Cómo evitar las regurgitaciones del bebé 19 Noviembre, 2017Deja un comentario
¿Qué hago si tengo mucha leche materna?

Si tu bebé está entre ese 40% de los niños que regurgita cada vez que ingiere algo de alimento, no te preocupes. Las regurgitaciones son un mecanismo fisiológico normal que suelen tener muchos bebés antes de cumplir el primer año de vida.

Las causas de las regurgitaciones en los bebés más comunes son la inmadurez del cardias que presentan algunos niños al nacer y que se van corrigiendo poco a poco según van creciendo. Aunque en ocasiones, un bebé también puede regurgitar si durante la toma ha ingerido más alimento del que su estómago puede contener. En cualquier caso, existen diferentes trucos para evitar las regurgitaciones de los bebés. Te lo contamos todos a continuación.

¿Qué puedo hacer para que mi bebé no regurgite?

A veces, cuando los bebés comienzan a sentarse por sí solos (a partir de los cinco o seis meses de edad) las regurgitaciones o vómitos del bebé después de las tomas desaparecen espontáneamente debido a este cambio postural que incorporan en su día a día. Sin embargo, si tu hijo ya se sienta solo y sigue regurgitando después de las tomas, puedes aplicar alguno de estos trucos para evitar que el bebé regurgite o que lo haga en menor medida:

1. Dale de comer en un ambiente tranquilo

Aunque pueda parecer algo banal, los bebés necesitan estar tranquilos durante las tomas. Y es que cuando alimentamos a un bebé en un ambiente demasiado ruidoso, con prisas o con constantes interrupciones, podemos generarle estrés, y la consecuencia directa de esto será que el niño trague mucho aire durante la toma. Cuando el bebé traga una gran cantidad de aire, es más probable también que regurgite con mayor frecuencia.

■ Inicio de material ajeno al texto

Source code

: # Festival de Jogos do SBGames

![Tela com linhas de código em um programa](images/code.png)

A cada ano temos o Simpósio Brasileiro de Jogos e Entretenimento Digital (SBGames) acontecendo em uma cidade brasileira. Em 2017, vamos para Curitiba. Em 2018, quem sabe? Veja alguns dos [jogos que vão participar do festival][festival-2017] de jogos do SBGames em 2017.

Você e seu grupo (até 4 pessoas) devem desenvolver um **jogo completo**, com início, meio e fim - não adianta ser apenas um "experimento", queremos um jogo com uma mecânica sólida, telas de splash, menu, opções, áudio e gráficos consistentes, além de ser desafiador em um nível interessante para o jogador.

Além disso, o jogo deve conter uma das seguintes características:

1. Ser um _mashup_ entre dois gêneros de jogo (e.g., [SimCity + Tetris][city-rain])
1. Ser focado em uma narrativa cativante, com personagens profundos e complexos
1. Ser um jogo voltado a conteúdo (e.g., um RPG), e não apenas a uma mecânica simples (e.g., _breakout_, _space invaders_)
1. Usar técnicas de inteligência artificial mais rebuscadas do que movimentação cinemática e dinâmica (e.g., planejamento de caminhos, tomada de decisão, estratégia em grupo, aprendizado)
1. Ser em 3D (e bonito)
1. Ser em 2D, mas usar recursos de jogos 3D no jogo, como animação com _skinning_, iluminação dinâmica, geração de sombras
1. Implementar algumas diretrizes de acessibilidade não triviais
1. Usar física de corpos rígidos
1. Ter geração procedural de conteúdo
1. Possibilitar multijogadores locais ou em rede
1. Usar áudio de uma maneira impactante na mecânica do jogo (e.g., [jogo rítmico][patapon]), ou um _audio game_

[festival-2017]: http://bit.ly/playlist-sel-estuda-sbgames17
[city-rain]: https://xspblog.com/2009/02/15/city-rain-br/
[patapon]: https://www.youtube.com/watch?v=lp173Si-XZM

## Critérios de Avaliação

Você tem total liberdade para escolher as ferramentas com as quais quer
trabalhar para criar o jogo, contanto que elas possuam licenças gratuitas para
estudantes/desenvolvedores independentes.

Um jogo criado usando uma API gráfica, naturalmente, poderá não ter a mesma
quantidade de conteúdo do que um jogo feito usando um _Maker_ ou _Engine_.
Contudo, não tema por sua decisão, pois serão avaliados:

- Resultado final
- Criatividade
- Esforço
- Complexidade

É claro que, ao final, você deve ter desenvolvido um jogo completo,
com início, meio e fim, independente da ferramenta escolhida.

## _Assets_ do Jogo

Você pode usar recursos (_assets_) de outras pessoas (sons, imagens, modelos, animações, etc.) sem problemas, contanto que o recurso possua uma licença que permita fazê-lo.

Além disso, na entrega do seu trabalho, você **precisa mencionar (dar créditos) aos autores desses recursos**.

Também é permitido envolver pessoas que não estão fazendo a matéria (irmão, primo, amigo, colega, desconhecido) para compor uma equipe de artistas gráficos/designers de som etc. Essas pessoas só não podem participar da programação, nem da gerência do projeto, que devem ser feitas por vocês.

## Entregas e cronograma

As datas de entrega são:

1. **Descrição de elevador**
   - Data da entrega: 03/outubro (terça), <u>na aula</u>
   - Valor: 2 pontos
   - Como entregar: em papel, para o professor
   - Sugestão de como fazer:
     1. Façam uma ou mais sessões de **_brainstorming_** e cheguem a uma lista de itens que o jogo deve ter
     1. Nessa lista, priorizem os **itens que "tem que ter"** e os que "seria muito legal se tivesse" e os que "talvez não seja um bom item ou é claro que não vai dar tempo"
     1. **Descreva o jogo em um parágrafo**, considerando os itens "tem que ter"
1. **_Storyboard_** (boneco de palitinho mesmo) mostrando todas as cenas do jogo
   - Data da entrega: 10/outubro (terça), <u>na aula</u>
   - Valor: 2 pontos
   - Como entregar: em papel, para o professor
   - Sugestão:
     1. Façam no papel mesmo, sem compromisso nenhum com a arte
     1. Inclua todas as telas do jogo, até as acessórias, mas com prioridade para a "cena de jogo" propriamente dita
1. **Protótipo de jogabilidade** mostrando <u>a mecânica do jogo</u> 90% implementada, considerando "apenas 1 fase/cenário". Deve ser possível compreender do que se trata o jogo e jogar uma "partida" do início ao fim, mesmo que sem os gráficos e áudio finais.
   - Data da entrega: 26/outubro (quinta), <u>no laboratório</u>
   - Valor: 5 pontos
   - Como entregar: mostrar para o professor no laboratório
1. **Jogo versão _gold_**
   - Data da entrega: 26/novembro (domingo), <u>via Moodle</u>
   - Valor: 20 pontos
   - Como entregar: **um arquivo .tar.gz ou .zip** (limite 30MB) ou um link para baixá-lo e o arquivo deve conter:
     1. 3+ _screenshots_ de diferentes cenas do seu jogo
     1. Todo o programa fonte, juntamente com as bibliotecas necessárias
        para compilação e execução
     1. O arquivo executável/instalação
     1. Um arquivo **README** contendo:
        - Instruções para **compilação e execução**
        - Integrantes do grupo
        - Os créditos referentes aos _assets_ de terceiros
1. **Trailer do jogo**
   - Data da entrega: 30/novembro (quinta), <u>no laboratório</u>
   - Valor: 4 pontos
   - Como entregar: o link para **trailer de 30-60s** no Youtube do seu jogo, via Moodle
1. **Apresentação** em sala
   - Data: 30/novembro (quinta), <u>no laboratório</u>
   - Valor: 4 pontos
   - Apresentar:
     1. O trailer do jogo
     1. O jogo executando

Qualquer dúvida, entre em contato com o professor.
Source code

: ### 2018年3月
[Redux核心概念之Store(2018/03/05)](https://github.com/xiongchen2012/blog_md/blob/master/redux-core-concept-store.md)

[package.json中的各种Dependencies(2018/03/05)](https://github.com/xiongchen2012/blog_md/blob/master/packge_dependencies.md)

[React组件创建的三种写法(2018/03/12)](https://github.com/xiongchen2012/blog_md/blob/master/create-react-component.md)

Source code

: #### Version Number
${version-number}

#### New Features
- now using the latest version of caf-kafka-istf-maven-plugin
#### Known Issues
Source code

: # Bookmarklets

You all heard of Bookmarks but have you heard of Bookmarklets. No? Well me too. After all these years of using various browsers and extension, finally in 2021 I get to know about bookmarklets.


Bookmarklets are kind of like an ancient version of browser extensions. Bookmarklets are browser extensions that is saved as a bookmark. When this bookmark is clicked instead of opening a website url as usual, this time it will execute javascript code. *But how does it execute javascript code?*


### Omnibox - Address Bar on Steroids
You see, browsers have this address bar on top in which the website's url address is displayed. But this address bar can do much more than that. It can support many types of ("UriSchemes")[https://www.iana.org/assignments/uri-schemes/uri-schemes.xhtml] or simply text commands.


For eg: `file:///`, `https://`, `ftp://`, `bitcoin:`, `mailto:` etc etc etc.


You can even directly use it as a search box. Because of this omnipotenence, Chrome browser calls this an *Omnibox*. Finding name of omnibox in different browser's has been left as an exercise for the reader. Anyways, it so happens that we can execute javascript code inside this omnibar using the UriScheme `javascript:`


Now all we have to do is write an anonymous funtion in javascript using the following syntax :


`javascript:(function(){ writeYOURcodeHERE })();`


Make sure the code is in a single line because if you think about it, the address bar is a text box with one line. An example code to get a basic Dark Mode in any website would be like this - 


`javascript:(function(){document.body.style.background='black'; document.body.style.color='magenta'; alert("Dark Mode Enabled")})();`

2. No le des la toma acostado

Para facilitar el paso del alimento desde el esófago hasta el estómago, es fundamental darle la toma con el cuerpo ligeramente incorporado, y nunca acostado. Muchas madres optan por dar el biberón a sus hijos sentados en una trona o en su carrito de paseo. Y si tu bebé se alimenta de leche materna, intenta mantenerlo ligeramente erguido cuando esté enganchado al pecho.

3. Eleva ligeramente su posición al acostarlo

Una vez que el bebé ha eructado después de comer, lo más normal es que lo dejemos descansar en su cuna o en el carrito de paseo. Cuando lo acuestes, has de procurar elevar la zona en la que va a apoyar la cabeza ligeramente. Será suficiente con colocar debajo del colchón una pequeña toalla o un cojín que le hagan mantener una postura ligeramente incorporada, que le ayude a hacer mejor la digestión y a evitar así la regurgitación después de la toma.

4. Revisa bien todas las tetinas

Si tu bebé se alimenta con biberón, es conveniente que revises bien todas las tetinas con las que sueles darle la leche. Y es que, en muchas ocasiones, estas tetinas no se adaptan bien a la boca del niño, y esto provoca que trague mucho más aire del que debería tragar en cada toma.

5. No lo sacies demasiado

A los bebés que regurgitan después de las tomas no les conviene llenar demasiado el estómago. Por ello, es preferible que no lo sacies demasiado, y que le quede un pequeño hueco en el estómago siempre que acabe de comer.

En este sentido, es mejor que haga más tomas a lo largo del día y de la noche, a que haga pocas tomas pero demasiado abundantes, ya que esta podría ser la principal causa por la que tu bebé regurgita siempre después de comer.